O eurodeputado socialista Francisco Assis defendeu hoje que ignorar todas as divergências que separam o PS do PCP e BE para afastar a direita do Governo configura uma “despudorada expressão de ambição desmedida pelo exercício do poder”.

Num artigo de opinião publicado no jornal Público, Assis reiterou que é “frontal e absolutamente contra a ideia de constituição de um qualquer governo assente numa hipotética maioria de esquerda”.

O ex-líder parlamentar socialista destacou que essa maioria seria “meramente” hipotética por não haver, entre o PS, PCP e PS qualquer “solidez doutrinária ou política” e questionou o que aproxima aqueles partidos em matérias como organização política e económica, questões europeias e política externa.

“Apesar disso, insistirão os mais fanáticos defensores de uma frente de esquerda que há vantagens em ignorar todas as divergências, por mais profundas que sejam, em nome da possibilidade do afastamento da direita do poder”, observou.
 

Para Assis, essa opção configuraria “uma despudorada expressão de ambição desmedida pelo exercício do poder” para além de “nada de novo e verdadeiramente relevante” trazer ao país.


Francisco Assis sustentou que o PS devia assumir em toda a plenitude o estatuto de principal partido da oposição, limitando a ação governativa e convergindo quando possível à esquerda.

Esta solução seria, na opinião de Assis, a única que “alteraria drasticamente a situação política do país”, a que “melhor serve o interesse nacional” e aquela que “verdadeiramente se inscreve na história do Partido Socialista”.
 

Se o PS fizer um acordo à esquerda com vista a formar Governo “renuncia à sua dimensão de partido transformador e reformista”, considerou.


O ex-líder parlamentar socialista ressalvou no entanto que qualquer Governo, “tenha ele a composição que tiver, assente numa maioria parlamentar, beneficia de uma inatacável legitimidade de ordem formal”.

O secretário-geral do PS, António Costa, reúne hoje a Comissão Política Nacional para analisar o processo de diálogo com as diferentes forças políticas.

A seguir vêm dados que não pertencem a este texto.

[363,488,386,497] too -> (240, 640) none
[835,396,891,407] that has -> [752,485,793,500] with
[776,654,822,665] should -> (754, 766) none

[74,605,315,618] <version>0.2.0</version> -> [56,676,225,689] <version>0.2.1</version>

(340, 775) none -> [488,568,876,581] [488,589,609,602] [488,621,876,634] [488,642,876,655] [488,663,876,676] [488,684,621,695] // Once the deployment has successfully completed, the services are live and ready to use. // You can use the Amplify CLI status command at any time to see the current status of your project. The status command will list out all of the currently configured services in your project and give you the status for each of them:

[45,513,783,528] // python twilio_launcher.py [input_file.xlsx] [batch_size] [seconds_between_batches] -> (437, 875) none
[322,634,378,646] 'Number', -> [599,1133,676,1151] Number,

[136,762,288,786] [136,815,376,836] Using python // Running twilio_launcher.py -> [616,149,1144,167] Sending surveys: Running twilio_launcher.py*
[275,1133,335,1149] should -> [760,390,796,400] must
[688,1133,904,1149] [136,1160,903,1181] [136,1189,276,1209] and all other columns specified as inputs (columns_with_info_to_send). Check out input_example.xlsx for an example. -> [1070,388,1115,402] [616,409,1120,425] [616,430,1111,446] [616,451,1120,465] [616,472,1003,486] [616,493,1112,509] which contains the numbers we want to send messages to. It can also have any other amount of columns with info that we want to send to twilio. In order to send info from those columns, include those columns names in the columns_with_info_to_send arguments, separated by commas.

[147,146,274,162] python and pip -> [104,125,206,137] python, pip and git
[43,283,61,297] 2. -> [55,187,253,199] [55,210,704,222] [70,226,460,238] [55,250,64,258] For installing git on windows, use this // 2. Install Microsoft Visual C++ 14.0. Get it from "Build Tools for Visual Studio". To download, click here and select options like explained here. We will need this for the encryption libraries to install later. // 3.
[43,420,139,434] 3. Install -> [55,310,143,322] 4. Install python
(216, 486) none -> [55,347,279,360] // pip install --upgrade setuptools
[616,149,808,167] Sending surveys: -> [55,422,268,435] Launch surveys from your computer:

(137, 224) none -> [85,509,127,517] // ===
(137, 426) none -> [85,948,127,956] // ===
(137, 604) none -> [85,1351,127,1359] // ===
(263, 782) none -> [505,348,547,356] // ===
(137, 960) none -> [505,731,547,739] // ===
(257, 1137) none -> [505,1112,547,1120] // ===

Na terça-feira, após ter sido recebido pelo Presidente da República, no Palácio de Belém, o líder socialista considerou estarem criadas condições para que o PS possa formar um Governo com apoio maioritário na Assembleia da República e que assegure condições de estabilidade, posições reiteradas em seguida pela porta-voz do BE, Catarina Martins, e na quarta-feira pelo secretário-geral do PCP.